I’m sitting here…with an urge to write about disappointment because I think it’s important to talk about. And yet…I can’t remember when a word left me feeling more vulnerable than the word disappointment.

Like the words loneliness or betrayal, the word disappointment causes a visceral reaction. My stomach knots. My throat tightens. My mind begins to kick harder at the current of that word in it’s attempt to pull me under.

My internal voice says that disappointment is an immature reaction to not getting my way. But it is ever so much more than that. So much more.

You see, I am not one of those people who expects very little from the world and those around her. Despite growing up in an environment that should have broken my spirit and fending for myself for the last 22 years, I am a person who expects good things. I have hope in almost all circumstances. I believe that the best will rise to the top with most people and in most situations. Even when there is no clear reason to be sure, I often believe that something will change and make things turn out okay after all. I have high expectations for good.

Maybe I also extend grace when circumstances are such that my expectations aren’t met but things are still pretty good. I am the person who moves to cover what could look like failure and helps to turn it into something beautiful. I’ve “bright sided” for the people in my life for so long that even something not quite good enough somehow manages to skirt the edge of expectations and be “good enough.”

But when disappointment comes…real, true, painful disappointment…I don’t seem to have coping skills. I resent disappointment. Disappointment has a dark and ugly stench. It is the demon that shrugs it’s shoulders and says “So fucking what?” when I cry out “But I did my best.”

To dissipate, deep disappointment must be observed, examined, sat with, endured. Even while you pick up the pieces…even while you take the necessary steps to move forward…even while you envision the future in light of the new information…even while you smile for others and say “All is well” , disappointment must be observed and given space.

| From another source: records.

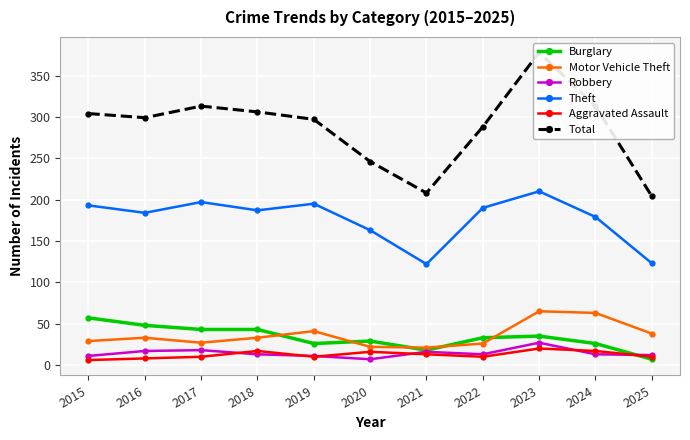

Reading right to left, what are all the values shown in this chart?

Burglary: 2025=7	2024=26	2023=35	2022=33	2021=18	2020=29	2019=26	2018=43	2017=43	2016=48	2015=57
Motor Vehicle Theft: 2025=38	2024=63	2023=65	2022=26	2021=21	2020=22	2019=41	2018=33	2017=27	2016=33	2015=29
Robbery: 2025=12	2024=13	2023=27	2022=13	2021=16	2020=7	2019=11	2018=13	2017=18	2016=17	2015=11
Theft: 2025=123	2024=179	2023=210	2022=190	2021=122	2020=163	2019=195	2018=187	2017=197	2016=184	2015=193
Aggravated Assault: 2025=10	2024=17	2023=20	2022=10	2021=13	2020=16	2019=10	2018=17	2017=10	2016=8	2015=6
Total: 2025=204	2024=313	2023=378	2022=288	2021=208	2020=246	2019=297	2018=306	2017=313	2016=299	2015=304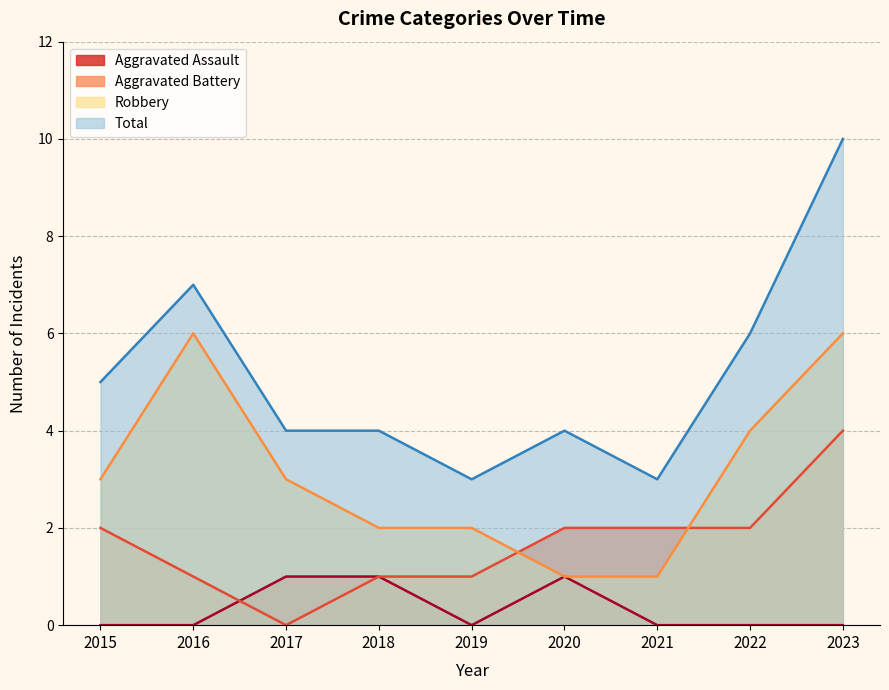

How many lines are shown in the chart?

4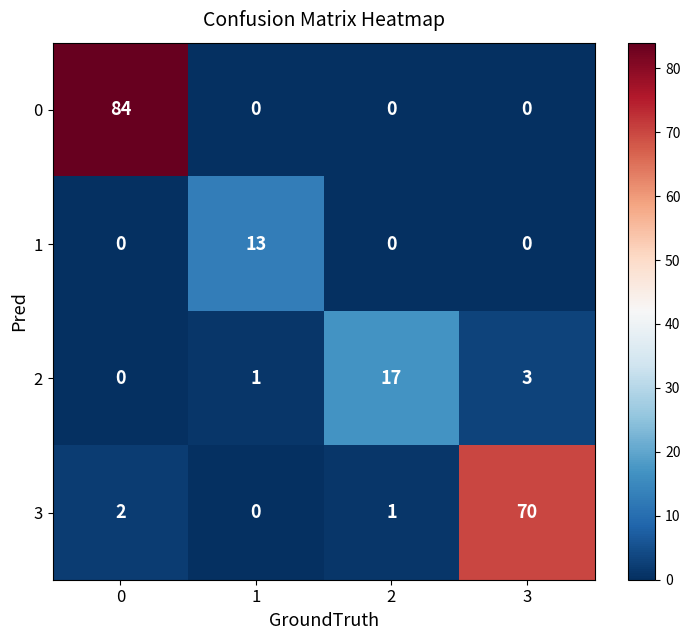

What is the maximum value for 1?

13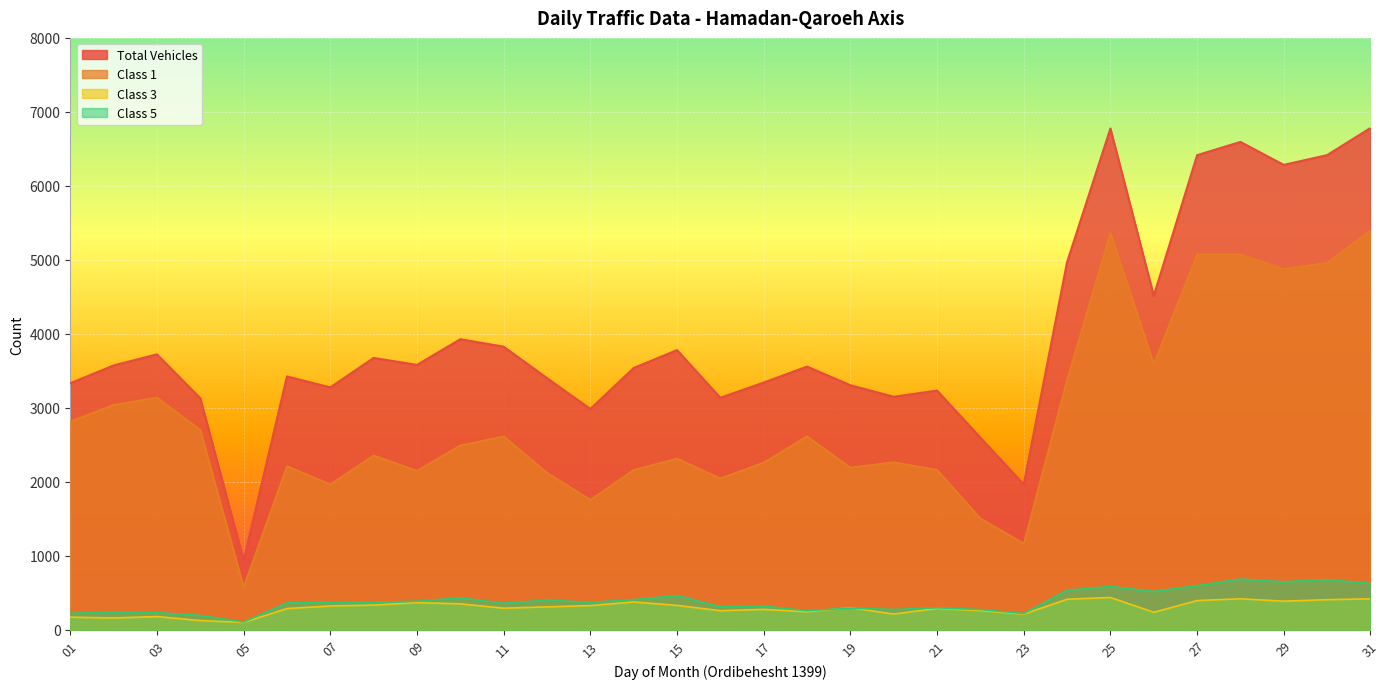

What is the average value of the total_vehicles series?

3973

Unobserved it has the ability to stay and impact your spirit. Observed, investigated, and felt, it has the room it needs to slowly move through you and into the ether with the other dark emotions that sometimes come to visit as we do this thing called living.

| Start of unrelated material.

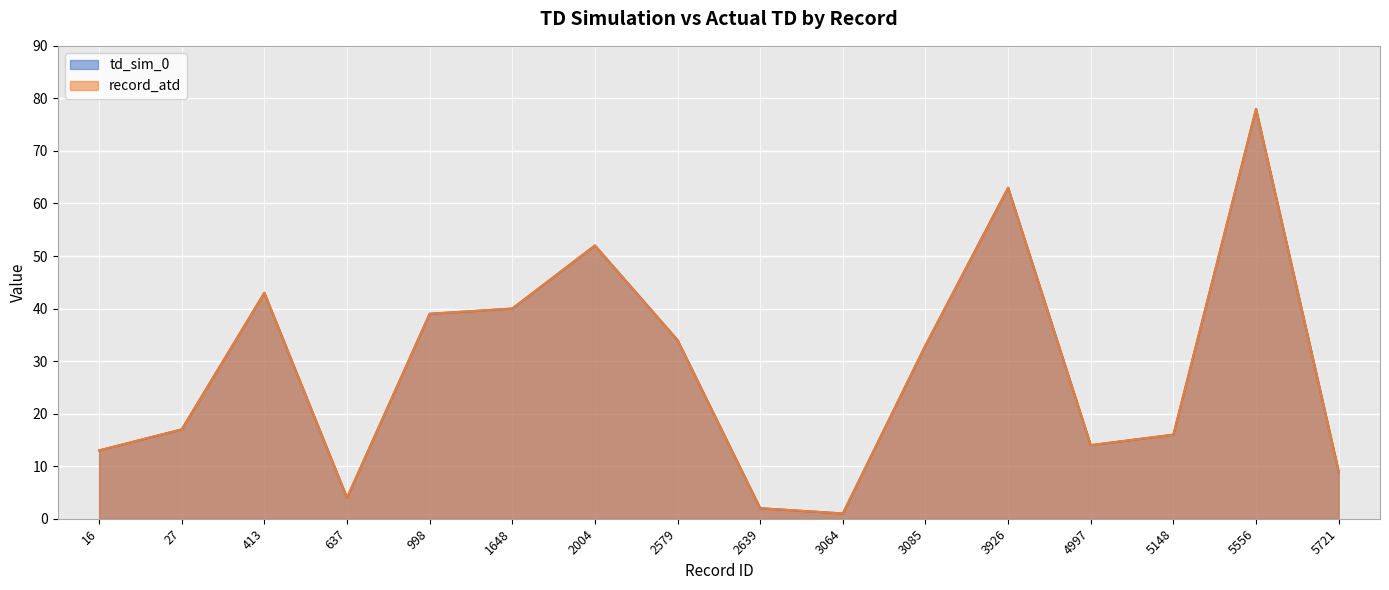

Rank the series by their maximum value, from lowest to highest.

td_sim_0, record_atd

So as I sit here, trying to figure out how to talk about disappointment, I observe it in myself. I feel it in my chest. I watch it make me angry, resentful, and bitter towards the circumstances that have brought me here. And in the very next moment…with the very next breath…I extend myself some grace. I offer myself the tiniest hand of hope. I tell my disappointed self that she has room to feel this transitory emotion because my enduring loving self won’t change her mind about the beauty of this world,  the majority of the people in it, and the love of the Universal Force that created it all with me in mind.